Tender cabbage simmered in savory parmesan broth with fresh herbs for a comforting vegetarian side dish.

# What You'll Need:

→ Vegetables

01 - 1 medium green cabbage, cored and cut into 8 wedges
02 - 1 medium yellow onion, thinly sliced
03 - 2 cloves garlic, minced

→ Broth

04 - 4 cups vegetable broth
05 - 1 cup grated Parmesan cheese, plus extra for serving
06 - 2 tablespoons unsalted butter

→ Herbs & Seasonings

07 - 1 tablespoon fresh thyme leaves or 1 teaspoon dried thyme
08 - 2 tablespoons chopped fresh parsley
09 - 1 tablespoon chopped fresh chives
10 - 1 bay leaf
11 - 1/2 teaspoon freshly ground black pepper
12 - Salt to taste

→ To Serve

13 - Extra chopped fresh herbs for garnish
14 - Extra grated Parmesan cheese

# How-To Steps:

01 - Melt butter in a large wide pot over medium heat.
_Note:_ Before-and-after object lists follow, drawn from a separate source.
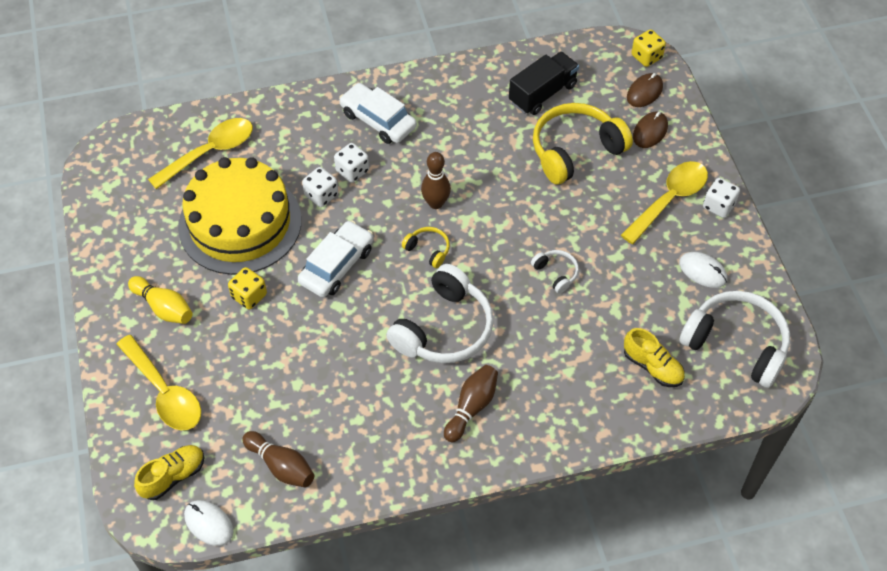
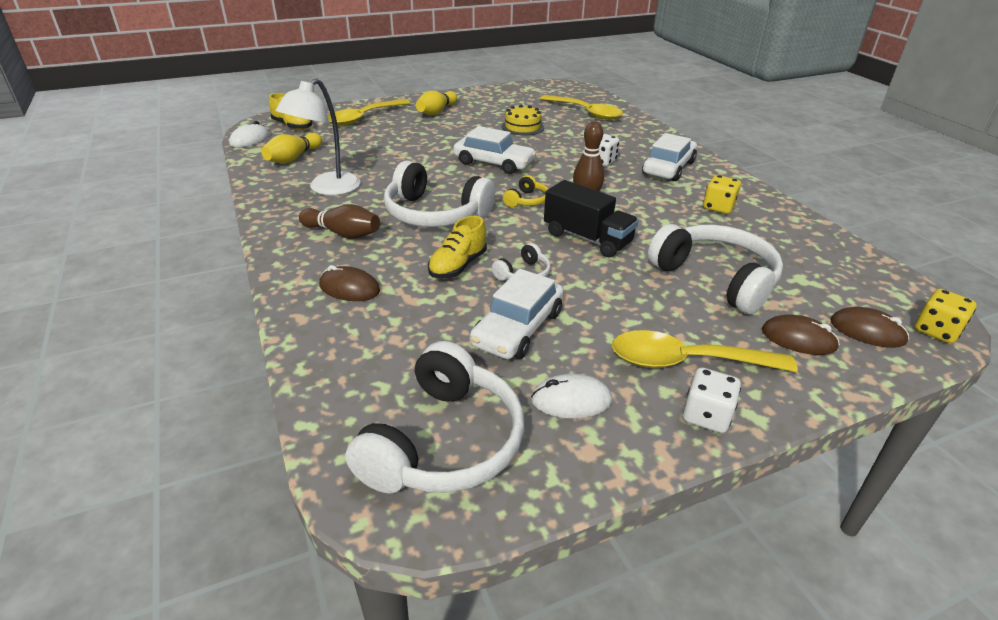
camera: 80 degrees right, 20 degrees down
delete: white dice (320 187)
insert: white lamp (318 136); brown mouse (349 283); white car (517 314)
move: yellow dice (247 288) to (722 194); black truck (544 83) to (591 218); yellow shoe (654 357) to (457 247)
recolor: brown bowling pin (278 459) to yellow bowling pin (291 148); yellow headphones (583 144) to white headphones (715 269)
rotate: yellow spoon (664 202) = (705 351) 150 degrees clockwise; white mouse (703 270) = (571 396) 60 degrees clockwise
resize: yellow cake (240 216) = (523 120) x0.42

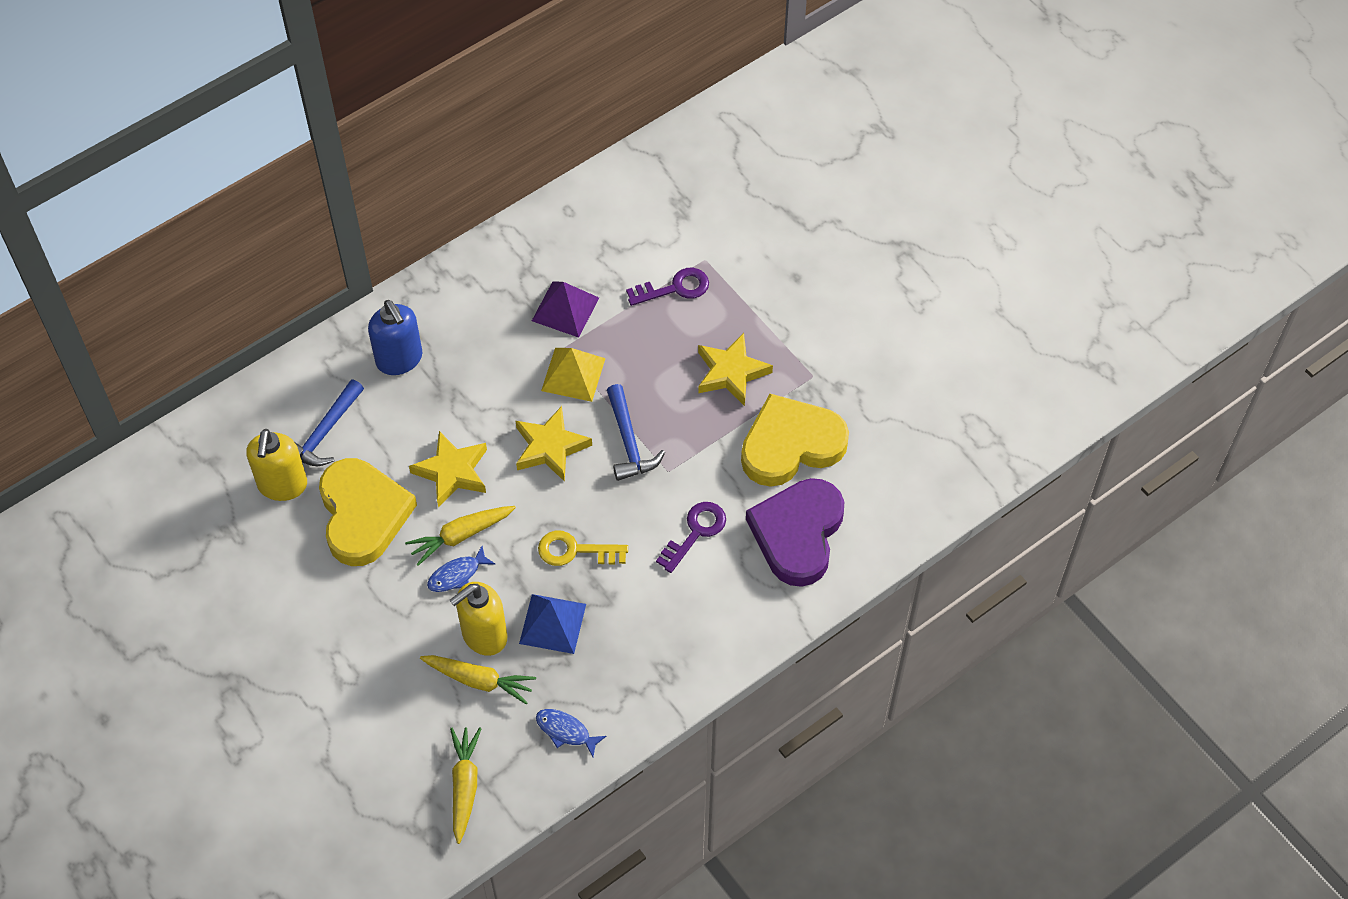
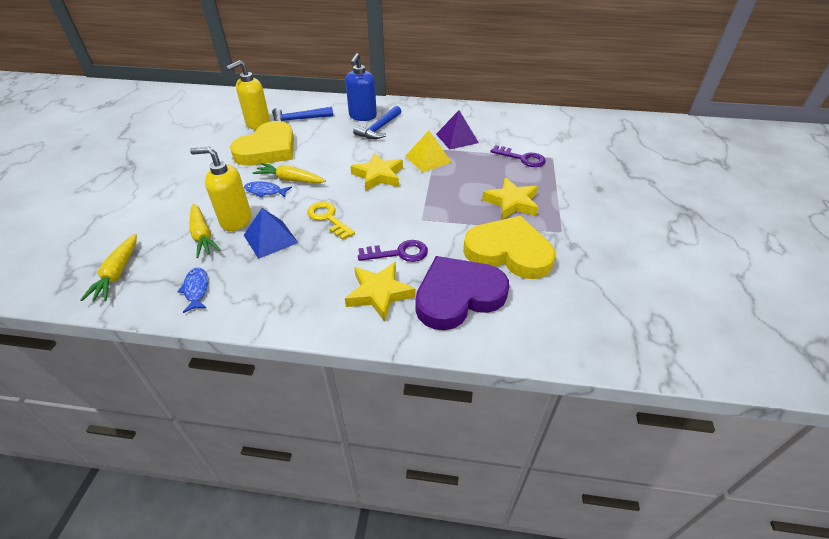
camera: 45 degrees right, 15 degrees down
move: yellow star (448 469) to (380 292); blue hammer (636 432) to (377 122)
rotate: yellow carrot (466 785) = (108 267) 135 degrees clockwise

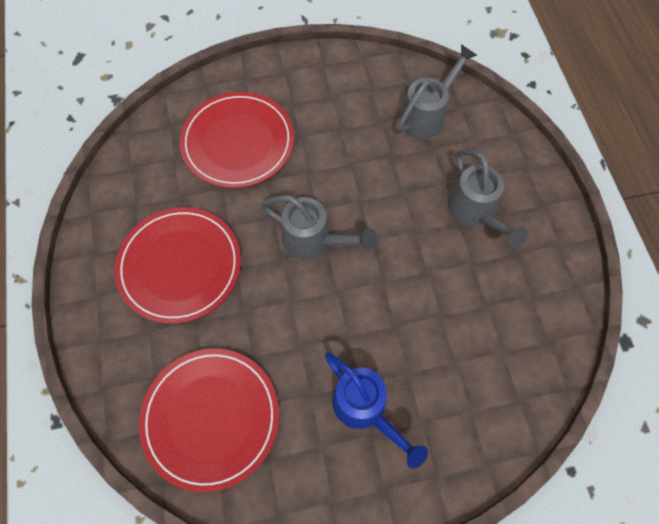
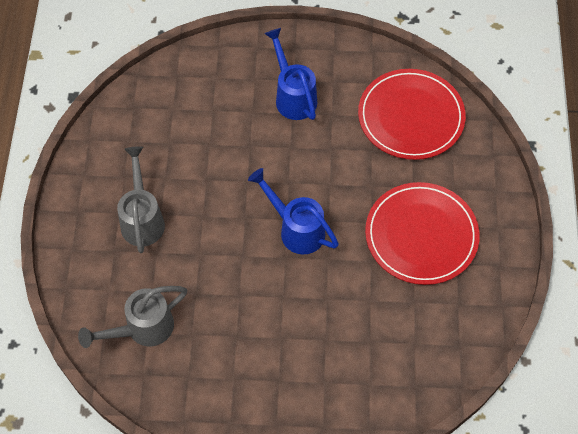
camera: 165 degrees left, 5 degrees down
delete: red plate (237 140)
recolor: grey watering can (319 227) to blue watering can (293 211)

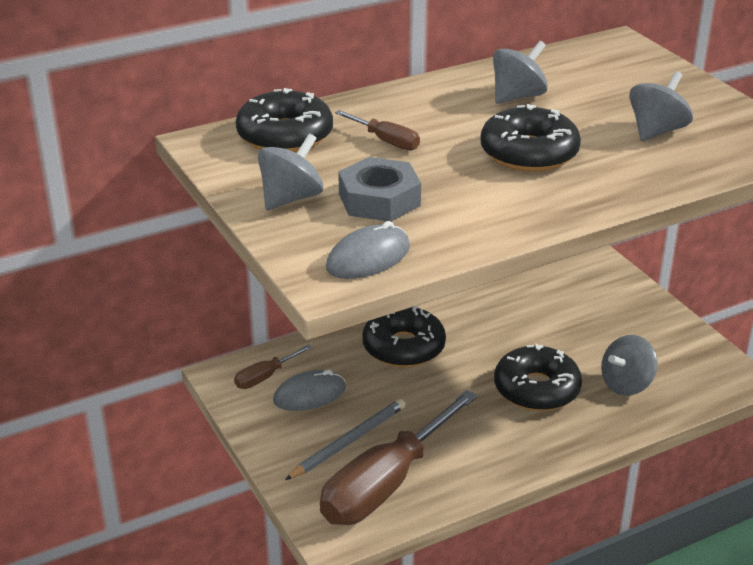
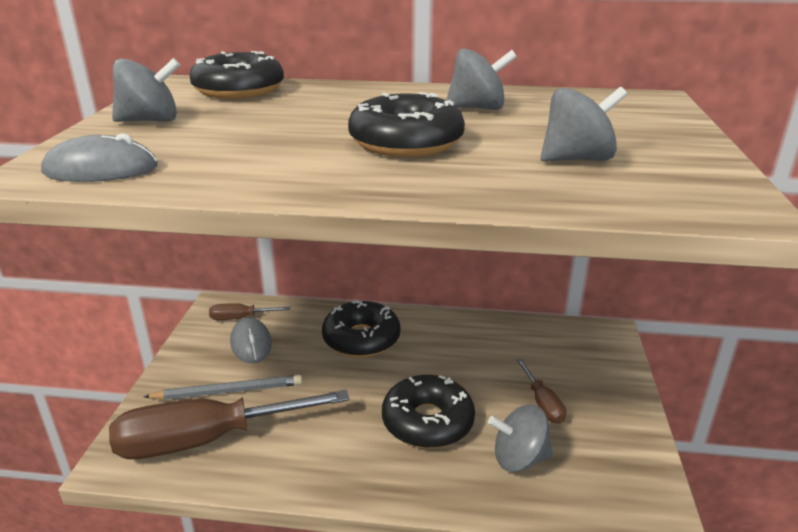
camera: 35 degrees right, 5 degrees down
delete: grey nut (379 189)
move: brown screwdriver (377 130) to (541 391)
rotate: grey mouse (309 390) = (251 340) 60 degrees clockwise

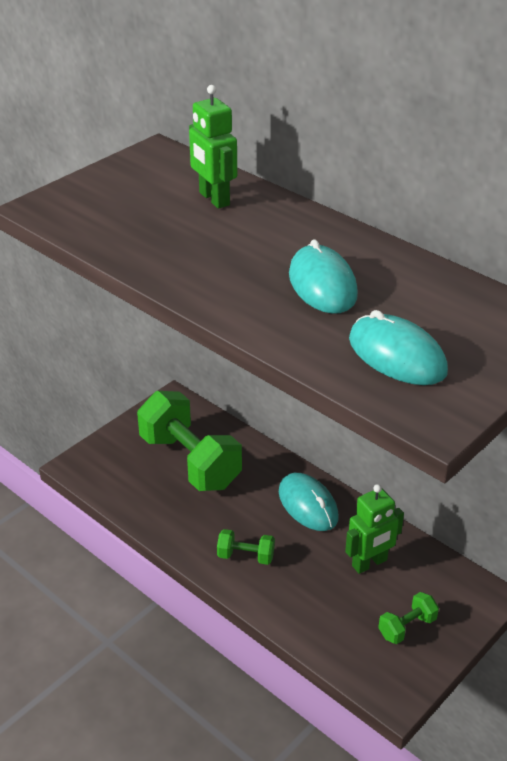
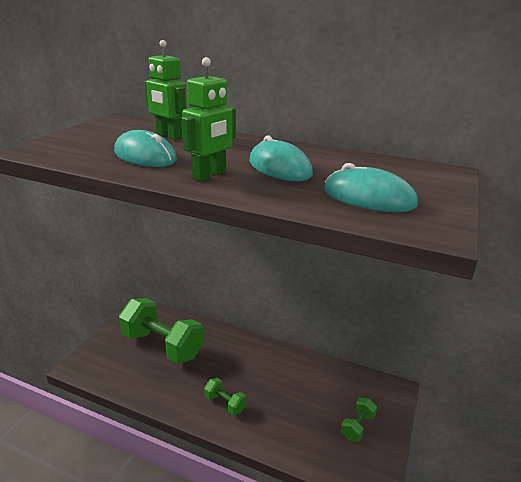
camera: 20 degrees left, 10 degrees down
move: turquoise mouse (309 502) to (145 148); green robot (374 529) to (208 119)
rotate: green dumbbell (246 547) = (225 396) 45 degrees clockwise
Add sliced onion and cook for 3 to 4 minutes until softened. Add minced garlic and cook for 1 minute until fragrant.
02 - Arrange cabbage wedges in the pot. Pour in vegetable broth and add bay leaf, thyme, and black pepper. Bring to a gentle simmer.
03 - Cover the pot and simmer for 20 minutes, turning cabbage wedges once halfway through, until cabbage is tender but maintains its shape.
04 - Remove lid and stir in grated Parmesan cheese. Simmer uncovered for 5 minutes until cheese melts and broth becomes creamy. Discard bay leaf.
05 - Taste and adjust salt as needed. Stir in chopped parsley and chives.
06 - Ladle cabbage wedges into shallow bowls with broth. Garnish generously with additional fresh herbs and grated Parmesan cheese.

# Expert Suggestions:

01 -
  • It transforms humble cabbage into something elegant enough for company but easy enough for a Tuesday night.
  • The Parmesan broth is so good you will want to soak bread in it long after the cabbage is gone.
  • It cooks mostly hands-off, giving you time to set the table or just breathe for a minute.
02 -
  • Do not let the broth boil hard or the cabbage will fall apart into shreds instead of staying in pretty wedges.
  • Add the Parmesan off the heat or on very low heat to prevent it from clumping or turning stringy.
  • If your broth tastes too salty after adding Parmesan, stir in a splash of water to balance it out.
03 -
  • Use a wide pot instead of a tall one so the cabbage wedges can lie flat and cook evenly without stacking.
  • If you cannot find fresh thyme, dried works fine but use only a teaspoon since dried herbs are more concentrated.
  • Grate extra Parmesan at the table and let everyone add as much as they want, it makes the dish feel more generous.